Since we led with the result, you know already that defendants’ arguments held the day. So, usually at this point in our posts we comment on plaintiffs’ arguments and why they failed. In this instance, however, plaintiffs didn’t make any substantive arguments. They instead only made a procedural argument about whether the New York plaintiffs’ generally had designated Dr. Randall Tackett and Dr. Lemuel Moyé as generic experts for all cases. It really isn’t worth delving into other than to say that the court wasn’t swayed by plaintiffs’ counsel’s attempt to disassociate themselves from the “the “Dynamic Duo” since they relied on the experts’ reports and defended them at deposition. Id. at *6.  And, since now was the time for plaintiffs “to either prove it or lose it,” id., relying on a “mere procedural technicality” was insufficient to meet a substantive challenge to all of plaintiffs’ remaining claims. Id.

So, we’ll get right to the court’s analysis which starts with the holding that “federal preemption presents a question of law.” Id. at *7. We like checking off that box. The court then dove into whether the plaintiffs’ failure to warn claims were preempted under Wyeth v. Levine. Wyeth said no preemption where a defendant can unilaterally, without the permission of the FDA, change its label via CBE regulations. When is that possible? When the manufacturer has “newly acquired information.” But,

NY Plaintiffs have not produced any evidence that Defendant was in possession of “newly acquired information” after the FDA approved Plavix in 1997 which would have enabled Defendant to make any unilateral changes to the Plavix warning label without further FDA approval.

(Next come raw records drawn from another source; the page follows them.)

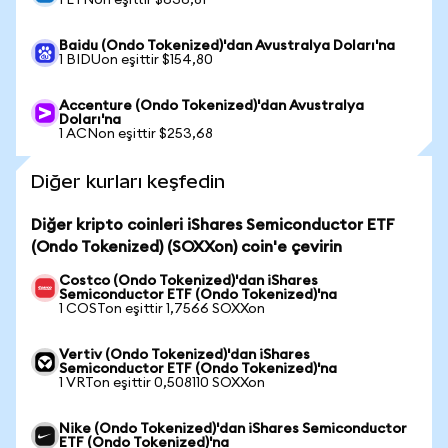
1 ETNon eşittir $636,81
Baidu (Ondo Tokenized)'dan Avustralya Doları'na
1 BIDUon eşittir $154,80
Accenture (Ondo Tokenized)'dan Avustralya
Doları'na
1 ACNon eşittir $253,68
Diğer kurları keşfedin
Diğer kripto coinleri iShares Semiconductor ETF
(Ondo Tokenized) (SOXXon) coin'e çevirin
Costco (Ondo Tokenized)'dan iShares
Semiconductor ETF (Ondo Tokenized)'na
1 COSTon eşittir 1,7566 SOXXon
Vertiv (Ondo Tokenized)'dan iShares
Semiconductor ETF (Ondo Tokenized)'na
1 VRTon eşittir 0,508110 SOXXon
Nike (Ondo Tokenized)'dan iShares Semiconductor
ETF (Ondo Tokenized)'na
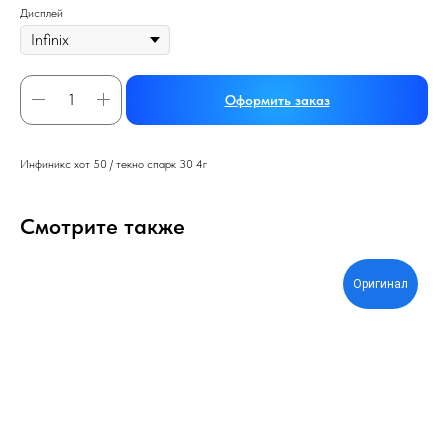
Дисплей
Оформить заказ
Инфиникс хот 50 / текно спарк 30 4г
Смотрите также
Оригинал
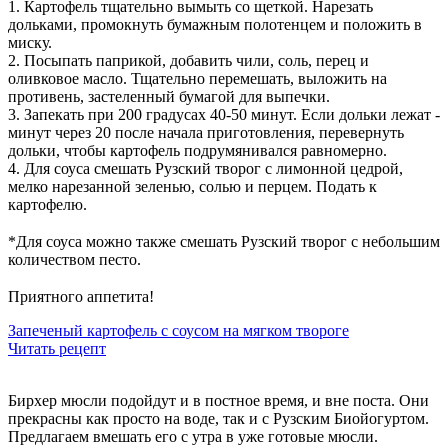
1️. Картофель тщательно вымыть со щеткой. Нарезать
дольками, промокнуть бумажным полотенцем и положить в
миску.
2️. Посыпать паприкой, добавить чили, соль, перец и
оливковое масло. Тщательно перемешать, выложить на
противень, застеленный бумагой для выпечки.
3️. Запекать при 200 градусах 40-50 минут. Если дольки лежат -
минут через 20 после начала приготовления, перевернуть
дольки, чтобы картофель подрумянивался равномерно.
4️. Для соуса смешать Рузский творог с лимонной цедрой,
мелко нарезанной зеленью, солью и перцем. Подать к
картофелю.
⠀
*Для соуса можно также смешать Рузский творог с небольшим
количеством песто.
⠀
Приятного аппетита!
Запеченый картофель с соусом на мягком твороге
Читать рецепт
Бирхер мюсли подойдут и в постное время, и вне поста. Они
прекрасны как просто на воде, так и с Рузским Биойогуртом.
Предлагаем вмешать его с утра в уже готовые мюсли.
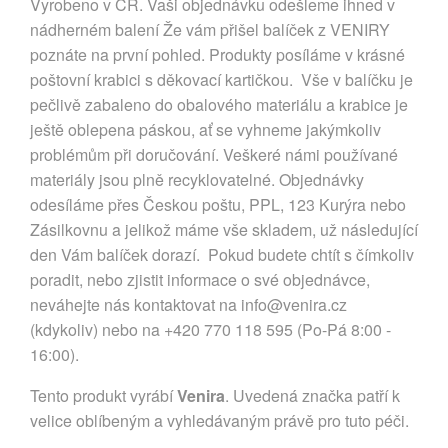
Vyrobeno v ČR. Vaši objednávku odešleme ihned v
nádherném balení Že vám přišel balíček z VENIRY
poznáte na první pohled. Produkty posíláme v krásné
poštovní krabici s děkovací kartičkou. Vše v balíčku je
pečlivě zabaleno do obalového materiálu a krabice je
ještě oblepena páskou, ať se vyhneme jakýmkoliv
problémům při doručování. Veškeré námi používané
materiály jsou plně recyklovatelné. Objednávky
odesíláme přes Českou poštu, PPL, 123 Kurýra nebo
Zásilkovnu a jelikož máme vše skladem, už následující
den Vám balíček dorazí. Pokud budete chtít s čímkoliv
poradit, nebo zjistit informace o své objednávce,
neváhejte nás kontaktovat na
info@venira.cz
(kdykoliv) nebo na +420 770 118 595 (Po-Pá 8:00 -
16:00).
Tento produkt vyrábí
Venira
. Uvedená značka patří k
velice oblíbeným a vyhledávaným právě pro tuto péči.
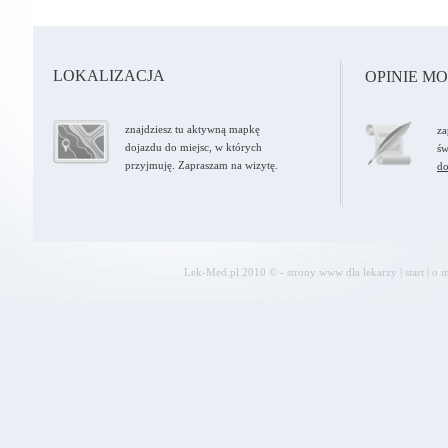
LOKALIZACJA
OPINIE M
znajdziesz tu aktywną mapkę
za
dojazdu do miejsc, w których
św
przyjmuję. Zapraszam na wizytę.
do
Lek-Med.pl 2010 © - strony www dla lekarzy
|
start
|
o m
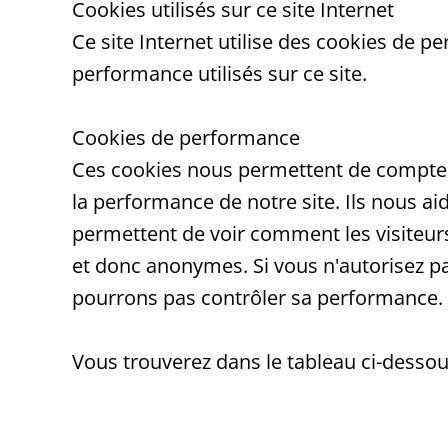
Cookies utilisés sur ce site Internet
Ce site Internet utilise des cookies de 
performance utilisés sur ce site.
Cookies de performance
Ces cookies nous permettent de compter l
la performance de notre site. Ils nous aid
permettent de voir comment les visiteurs
et donc anonymes. Si vous n'autorisez pa
pourrons pas contrôler sa performance.
Vous trouverez dans le tableau ci-dessous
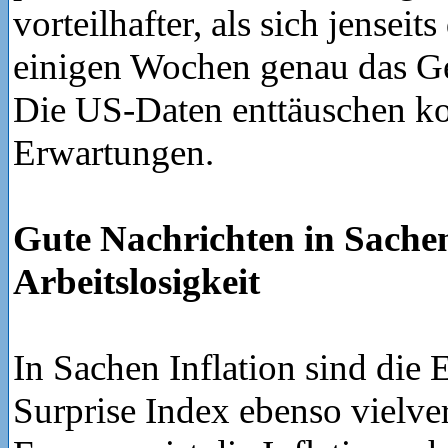
vorteilhafter, als sich jenseits
einigen Wochen genau das Geg
Die US-Daten enttäuschen kon
Erwartungen.
Gute Nachrichten in Sachen
Arbeitslosigkeit
In Sachen Inflation sind die 
Surprise Index ebenso vielve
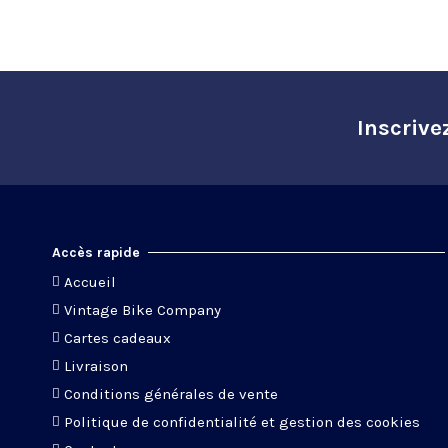
Ras. Se monte bien
Claude D.
Publié le 03/10/2019 à 17:35
(Date de commande : 04/08/2019)
Très bien !
Inscrive
Accès rapide
Accueil
Vintage Bike Company
Cartes cadeaux
Livraison
Conditions générales de vente
Politique de confidentialité et gestion des cookies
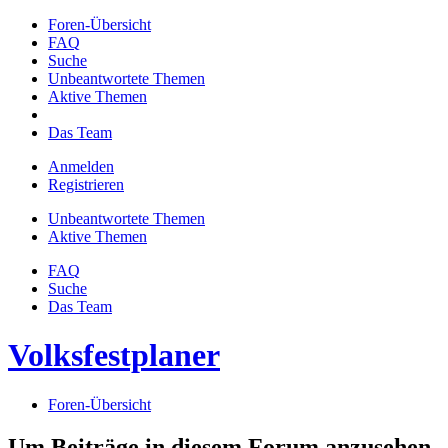
Foren-Übersicht
FAQ
Suche
Unbeantwortete Themen
Aktive Themen
Das Team
Anmelden
Registrieren
Unbeantwortete Themen
Aktive Themen
FAQ
Suche
Das Team
Volksfestplaner
Foren-Übersicht
Um Beiträge in diesem Forum anzusehen,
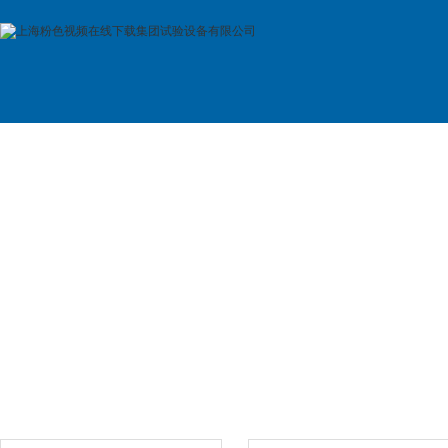
首 页
公司简介
产品展示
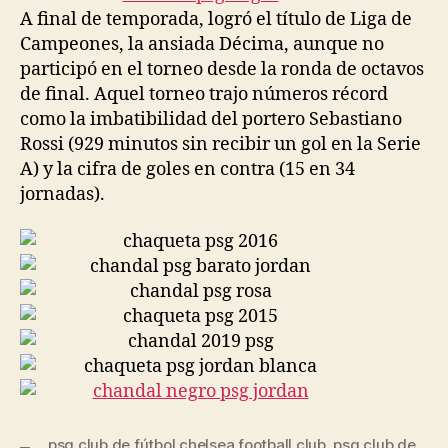
A final de temporada, logró el título de Liga de
Campeones, la ansiada Décima, aunque no
participó en el torneo desde la ronda de octavos
de final. Aquel torneo trajo números récord
como la imbatibilidad del portero Sebastiano
Rossi (929 minutos sin recibir un gol en la Serie
A) y la cifra de goles en contra (15 en 34
jornadas).
psg club de fútbol chelsea football club
,
psg club de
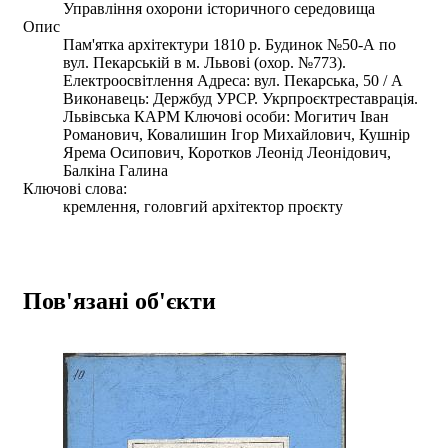
Управління охорони історичного середовища
Опис
Пам'ятка архітектури 1810 р. Будинок №50-А по
вул. Пекарській в м. Львові (охор. №773).
Електроосвітлення Адреса: вул. Пекарська, 50 / А
Виконавець: Держбуд УРСР. Укрпроєктреставрація.
Львівська КАРМ Ключові особи: Могитич Іван
Романович, Ковалишин Ігор Михайлович, Кушнір
Ярема Осипович, Коротков Леонід Леонідович,
Балкіна Галина
Ключові слова:
кремлення, головгий архітектор проєкту
Пов'язані об'єкти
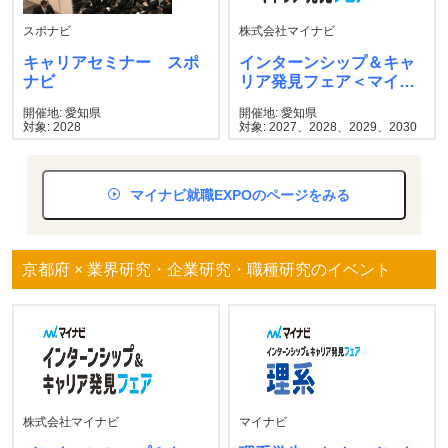
スポナビ
株式会社マイナビ
キャリアセミナー スポ
インターンシップ＆キャ
ナビ
リア発見フェア＜マイナ
ビ＞
開催地: 愛知県
開催地: 愛知県
対象: 2028
対象: 2027、2028、2029、2030
マイナビ就職EXPOのページをみる
京都府 × 業界研究・企業研究・職種研究のイベント
株式会社マイナビ
マイナビ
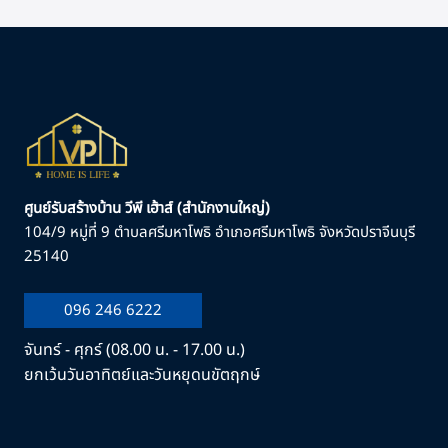
ศูนย์รับสร้างบ้าน วีพี เฮ้าส์ (สำนักงานใหญ่)
104/9 หมู่ที่ 9 ตำบลศรีมหาโพธิ อำเภอศรีมหาโพธิ จังหวัดปราจีนบุรี
25140
096 246 6222
จันทร์ - ศุกร์ (08.00 น. - 17.00 น.)
ยกเว้นวันอาทิตย์และวันหยุดนขัตฤกษ์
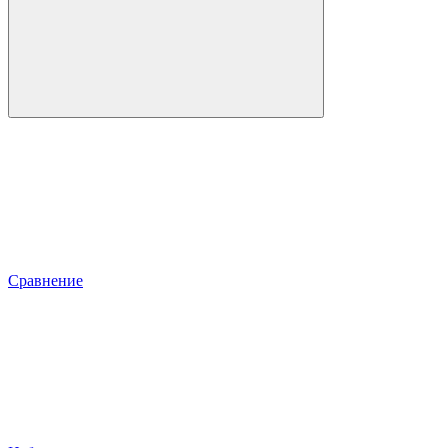
Сравнение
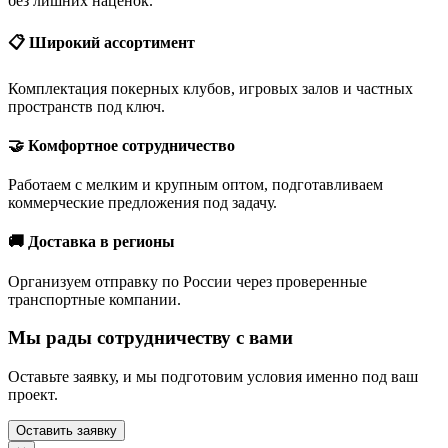
без лишних наценок.
📋 Широкий ассортимент
Комплектация покерных клубов, игровых залов и частных
пространств под ключ.
🤝 Комфортное сотрудничество
Работаем с мелким и крупным оптом, подготавливаем
коммерческие предложения под задачу.
🚚 Доставка в регионы
Организуем отправку по России через проверенные
транспортные компании.
Мы рады сотрудничеству с вами
Оставьте заявку, и мы подготовим условия именно под ваш
проект.
Оставить заявку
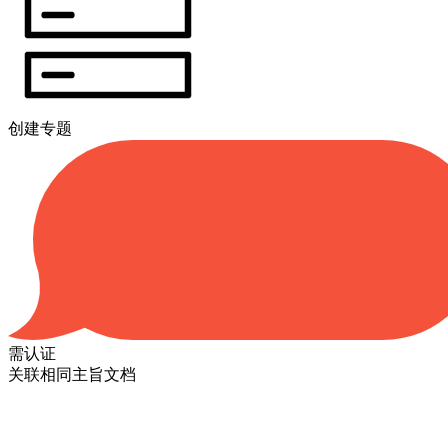
创建专题
需认证
关联相同主旨文档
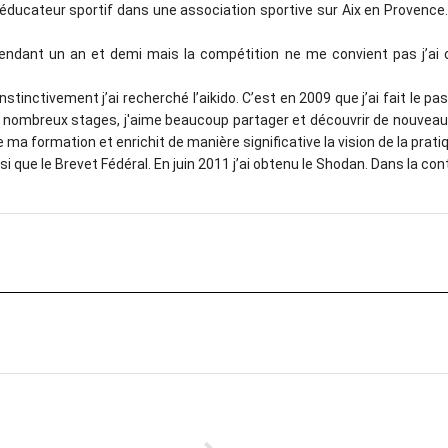
suis éducateur sportif dans une association sportive sur Aix en Provence
pendant un an et demi mais la compétition ne me convient pas j’ai
instinctivement j’ai recherché l’aikido. C’est en 2009 que j’ai fait le pa
de nombreux stages, j'aime beaucoup partager et découvrir de nouveau
e ma formation et enrichit de manière significative la vision de la prati
 que le Brevet Fédéral. En juin 2011 j’ai obtenu le Shodan. Dans la co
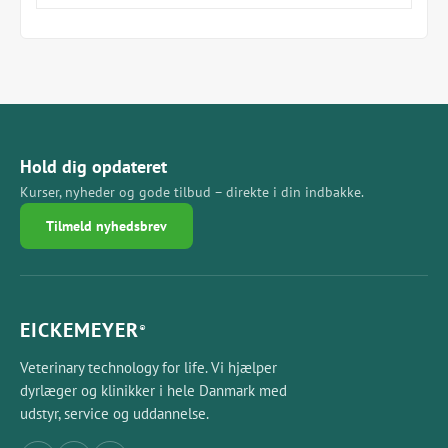
Hold dig opdateret
Kurser, nyheder og gode tilbud – direkte i din indbakke.
Tilmeld nyhedsbrev
EICKEMEYER
®
Veterinary technology for life. Vi hjælper
dyrlæger og klinikker i hele Danmark med
udstyr, service og uddannelse.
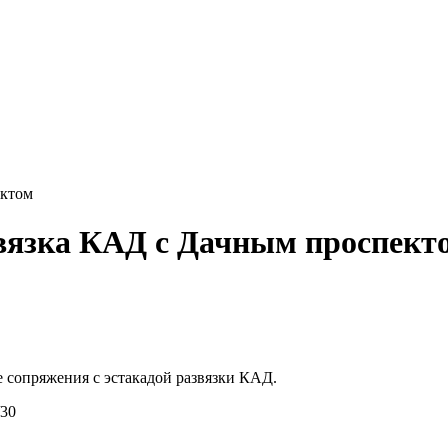
ектом
вязка КАД с Дачным проспект
 сопряжения с эстакадой развязки КАД.
/30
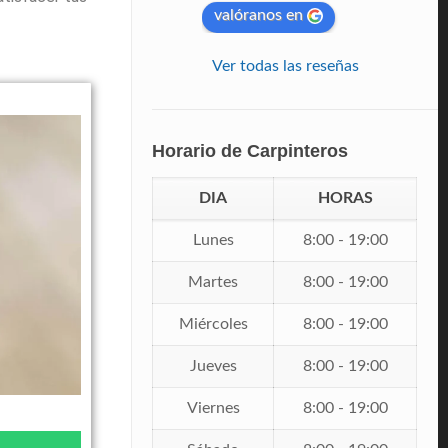
valóranos en
Ver todas las reseñas
Horario de Carpinteros
DIA
HORAS
Lunes
8:00 - 19:00
Martes
8:00 - 19:00
Miércoles
8:00 - 19:00
Jueves
8:00 - 19:00
Viernes
8:00 - 19:00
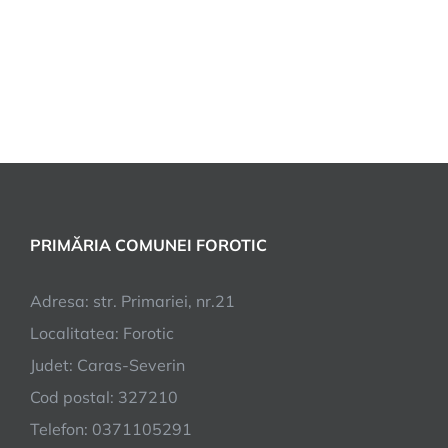
PRIMĂRIA COMUNEI FOROTIC
Adresa: str. Primariei, nr.21
Localitatea: Forotic
Judet: Caras-Severin
Cod postal: 327210
Telefon: 0371105291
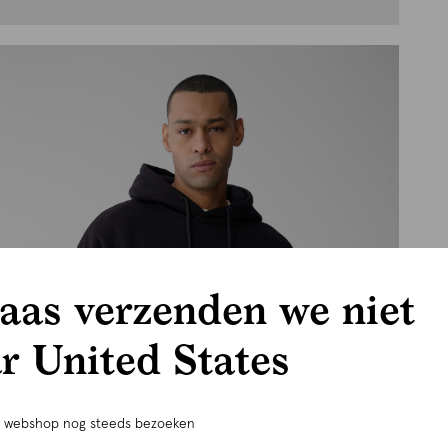
aas verzenden we niet
r United States
e webshop nog steeds bezoeken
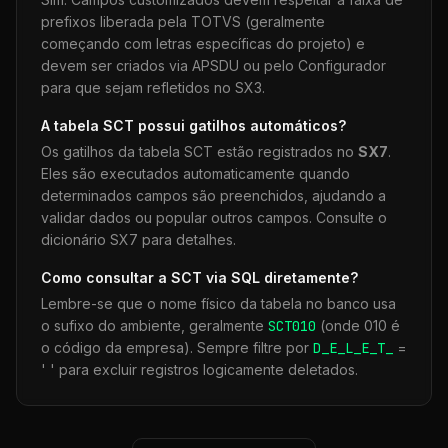
prefixos liberada pela TOTVS (geralmente
começando com letras específicas do projeto) e
devem ser criados via APSDU ou pelo Configurador
para que sejam refletidos no SX3.
A tabela
SCT
possui gatilhos automáticos?
Os gatilhos da tabela
SCT
estão registrados no
SX7
.
Eles são executados automaticamente quando
determinados campos são preenchidos, ajudando a
validar dados ou popular outros campos. Consulte o
dicionário SX7 para detalhes.
Como consultar a
SCT
via SQL diretamente?
Lembre-se que o nome físico da tabela no banco usa
o sufixo do ambiente, geralmente
SCT
010
(onde 010 é
o código da empresa). Sempre filtre por
D_E_L_E_T_
=
' ' para excluir registros logicamente deletados.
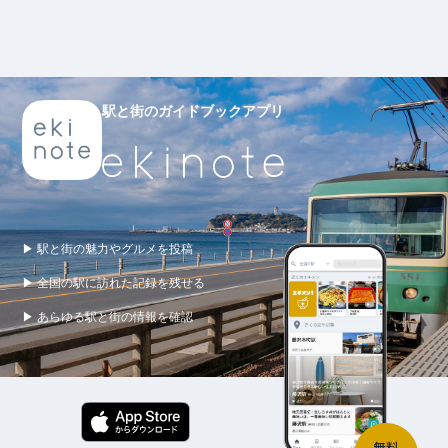
駅と街のガイドブックアプリ
▶ 駅と街の魅力やグルメを投稿
▶ 全国の駅に訪れた記録を残せる
▶ あらゆる駅と街の情報を確認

Id. at *8. The court also observed that plaintiffs did not challenge that defendants fully complied with FDA regulations in obtaining the approval of Plavix. Id. at *7. In other words, there is no allegation that defendants concealed any information from the FDA when it submitted its New Drug Application (“NDA”) or at any time thereafter during the course of the drug approval process. Id. at *6. FDA had all available information in 1997 and nothing new has developed since. And post-approval label changes, if they are based on information known to the FDA prior to approval of the label are preempted. For more on this issue see our posts on In re Celexa & Lexapro Marketing & Sales Practices Litigation, 779 F.3d 34 (1st Cir. 2015) and Utts v. Bristol-Myers Squibb Co. here, here, and here.

As to design defect, the court looked at the opinion of plaintiffs’ expert, Dr. Moyé which was essentially that Plavix was defectively designed from its inception and that defendants either had to re-design the drug post-FDA approval or stop selling it. Id. We already know the Supreme Court has rejected these arguments as the answers to conflict preemption.   Mutual Pharm. Co., Inc. v Bartlett, 570 US 472 (2013). Which the court summed up nicely here:

If Defendant did the former to avoid state tort liability, it would be creating a new drug requiring an NDA and FDA approval. Moreover, to have stopped selling Plavix, as this generic expert suggests, to “escape the impossibility of complying with both its federal and state law duties . . . [would be] incompatible with . . . [US Supreme Court] pre-emption jurisprudence.

Id. (citations omitted).

As if preemption wasn’t enough, the court also pointed out that Dr. Moyé’s conclusion that Plavix does more harm than good had to be excluded as it “achieved no consensus in relevant medical and scientific communities.” Id. at *9. His opinion was “grounded on a consensus of one.” Id.